Cranky Observer 12.18.06 at 8:08 am

One thing that strikes me as strange is that for the first time in human history there is essentially no tradition of 3rd parties performing, extending, and therefore preserving the current set of folk tunes (which at the moment is 1950s/60s/70s pop and rock). So unlike folk music of earlier eras, which had the potential to last for hundreds and even thousands of years, today’s folk music will disappear as soon as young people stop buying recordings of it – probably 30-40 years from now.



LowLife 12.18.06 at 8:39 am

Rubber Soul might be The Beatles best but I like the album immediately before (called Beatles ’65 here is the States) and the one immediately after (Revolver) just as much. They were still touring during this time and I wonder if that didn’t yeild a bit of freshness that the all-studio all-the-time are missing.

For folkies that like compilations Philo So Far is a real treat.


harry b 12.18.06 at 8:44 am

Well, tom, I guess the GF song most suited to RT’s delivery is probably When I’m Cleaning Windows. My elder daughter’s favourites are Our Sergeant Major and The Lancashire Toreador. My favourite of all is, in fact, Leaning on a Lampost. I’m glad you’re a fan (unless you’re teasing me). There’s a treat in store ina subsequent post for all GF fans….


Matt 12.18.06 at 9:38 am

Cranky- I’m not sure that’s true. You do have groups like Cry, Cry, Cry, doing albums of what they take to be the best recent folk music, and in the liner notes for their album they imply that several of the songs have become ‘folk standards’ that are played by many singers and changed a bit by each one.
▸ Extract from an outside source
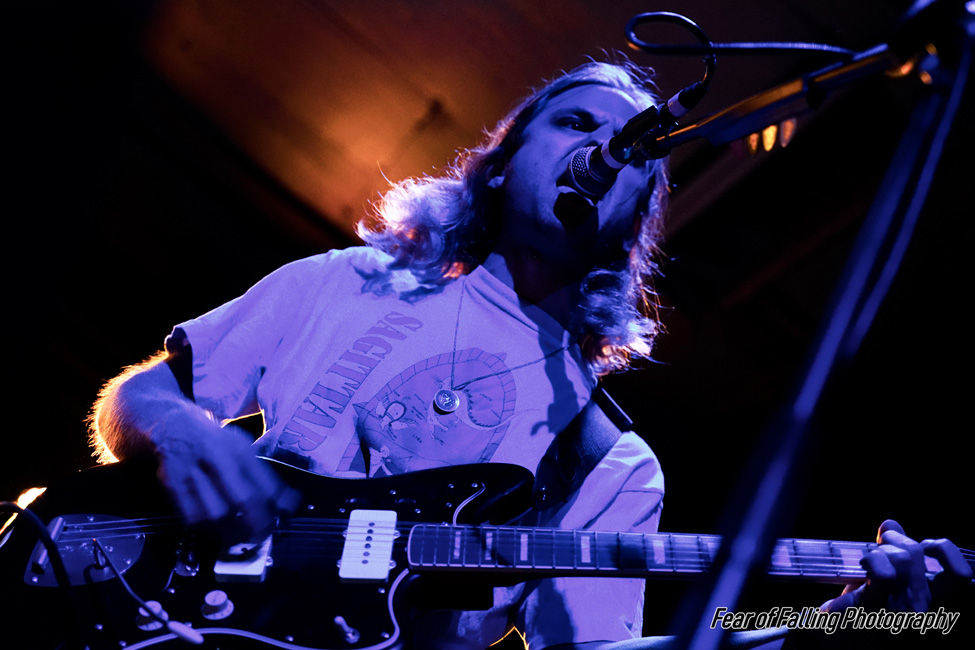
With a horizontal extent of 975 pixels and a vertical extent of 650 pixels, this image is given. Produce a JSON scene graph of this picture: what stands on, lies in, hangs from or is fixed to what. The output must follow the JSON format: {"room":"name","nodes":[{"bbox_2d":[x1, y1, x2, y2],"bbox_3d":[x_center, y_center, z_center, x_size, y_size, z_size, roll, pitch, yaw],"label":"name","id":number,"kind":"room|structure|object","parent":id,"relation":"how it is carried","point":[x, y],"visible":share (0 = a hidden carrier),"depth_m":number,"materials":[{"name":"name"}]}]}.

It’s perhaps not as common, but I do think it’s still done.


Mo MacArbie 12.18.06 at 11:50 am

Well I for one love “The Word.” Plblblblblblblb.


willie 12.18.06 at 11:52 am

Ugh, the blithe Eurocentricity on display in all this vaunting of the “greatest music ever” is, well, appalling. Open your doors of perception, mates! If this girl can do it, U can 2:


Tom Hurka 12.18.06 at 12:23 pm


Not teasing, or only semi. When I was a kid my dad had three Formby compilation LPs that he and I liked to listen to(some overlap, and all including When I’m Cleaning Windows and Leaning on a Lamppost). Then, for some reason, in my 4th year at university I had the LPs with me, and my flatmate and I played them incessantly, e.g. when playing table hockey. A lot of the songs have surprisingly good melodies and some nice instrumentation behind them. You don’t mention any with those 30s/40s naughty lyrics — how about Frigid Air Fanny?

I wait eagerly for the GF post. And — I’m speculating — were the Beatles with their clear Liverpool accents a throwback to openly regional (not to mention Lancashire) acts like Formby, as against the more sophisticated, urbane acts that came between, e.g. Cliff Richard? (As a Canadian, I’m just guessing.)


harry b 12.18.06 at 6:19 pm

Very perceptive tom — George Harrison was a huge fan of George Formby’s (and they were all, apparently, fans to some degree) and at the end of one of those post-John’s death tracks they released for the Anthology there is a short excerpt of him playing the ukelele a la Formby. On top of that, the knockabout anarchic humour they supposedly exhibited in their early interviews owed a lot to Formby and the other Lancashire music hall acts. Its funny that what came over as fresh and “out of nowhere” to much of the country was completely within a Lancashire tradition and seen as such by the Beatles themselves. Listen to the compilations for a day (if you still have them) and then listen to the Beatles first 2 LPs, and you can see it clearly (but also on Sergeant Pepper, interestingly).
My Little Stick of Blackpool Rock, and Swimmin with the Wimmin, are also favourites of my ouger daughter, and they are very naughty, both of them, not that she knows that. I do sometimes woneder what my kids will think when they know as adults what I subjected them to as kids….


nick s 12.18.06 at 10:48 pm

Well, tom, I guess the GF song most suited to RT’s delivery is probably When I’m Cleaning Windows.

There’s a live cover of ‘Why Don’t Women Like Me?’ on the RT box set, though he leaves out the naughtiest bit. And the Harrison/Formby connection makes perfect sense.